Would it be possible to copy exactly the lines from the one containing "right hip: (656, 771)" to the end of the entries, including both and nothing else?
Segment Start: AVAILABLE DATA
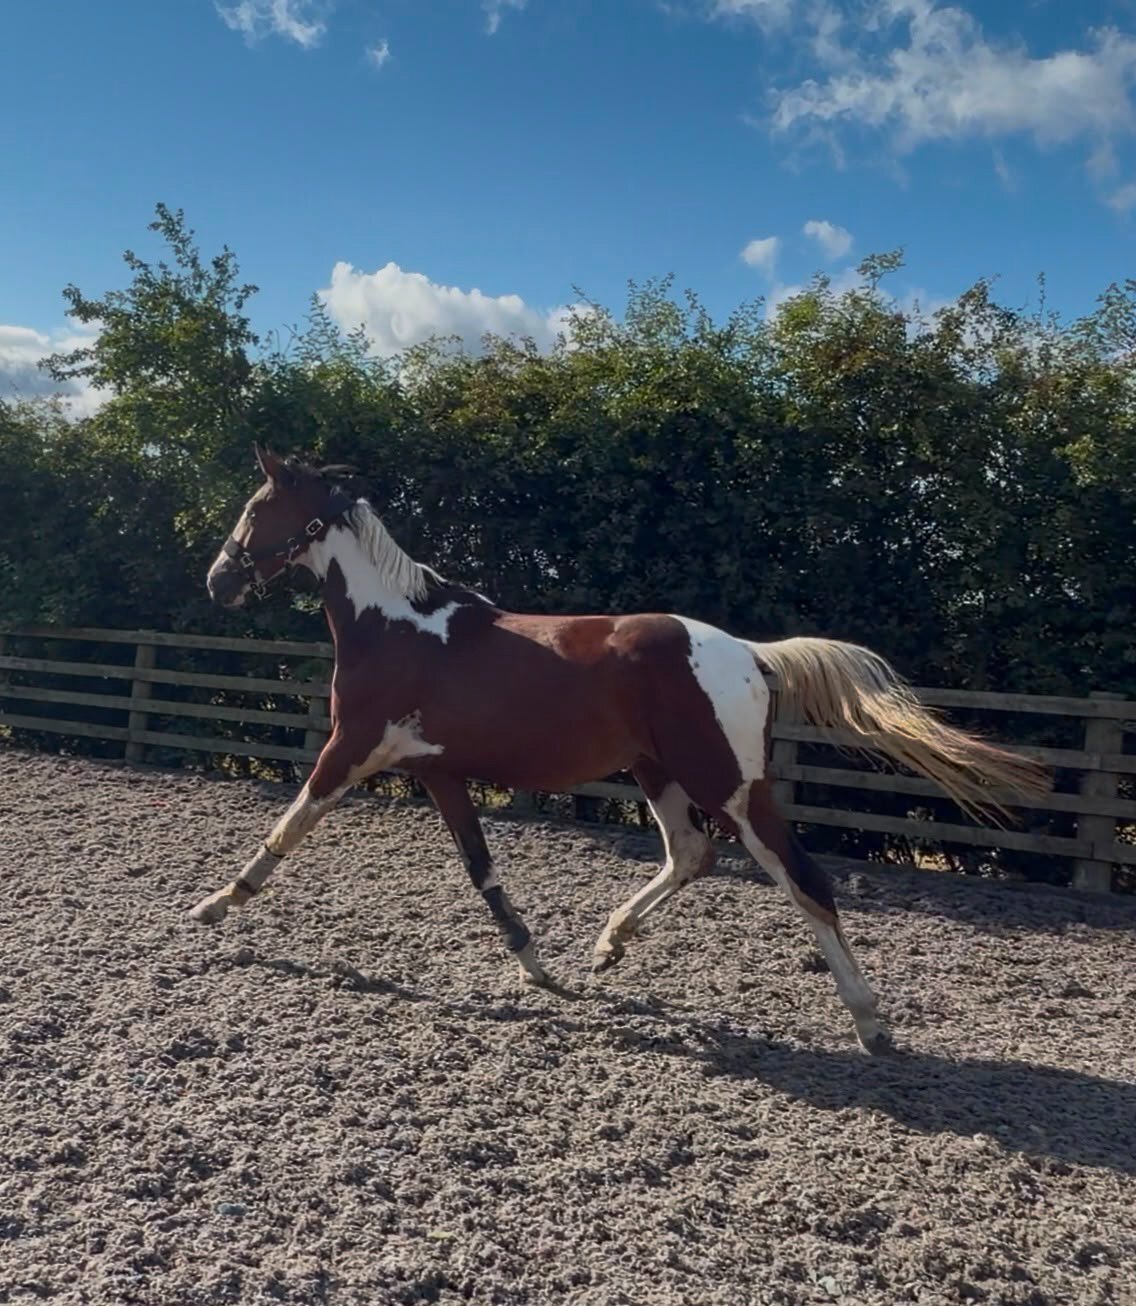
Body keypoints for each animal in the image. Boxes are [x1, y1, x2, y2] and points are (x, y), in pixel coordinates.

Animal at [194, 445, 1049, 1053]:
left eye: (257, 506)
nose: (217, 581)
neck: (399, 627)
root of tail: (751, 652)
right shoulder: (440, 773)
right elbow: (483, 873)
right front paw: (540, 968)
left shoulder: (351, 748)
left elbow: (288, 827)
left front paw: (213, 905)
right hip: (656, 771)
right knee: (691, 854)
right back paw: (609, 944)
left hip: (728, 784)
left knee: (803, 880)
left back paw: (871, 1023)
Segment End: AVAILABLE DATA
:: FINISHED TASK ::
right hip: (656, 771)
right knee: (691, 854)
right back paw: (609, 944)
left hip: (728, 784)
left knee: (803, 880)
left back paw: (871, 1023)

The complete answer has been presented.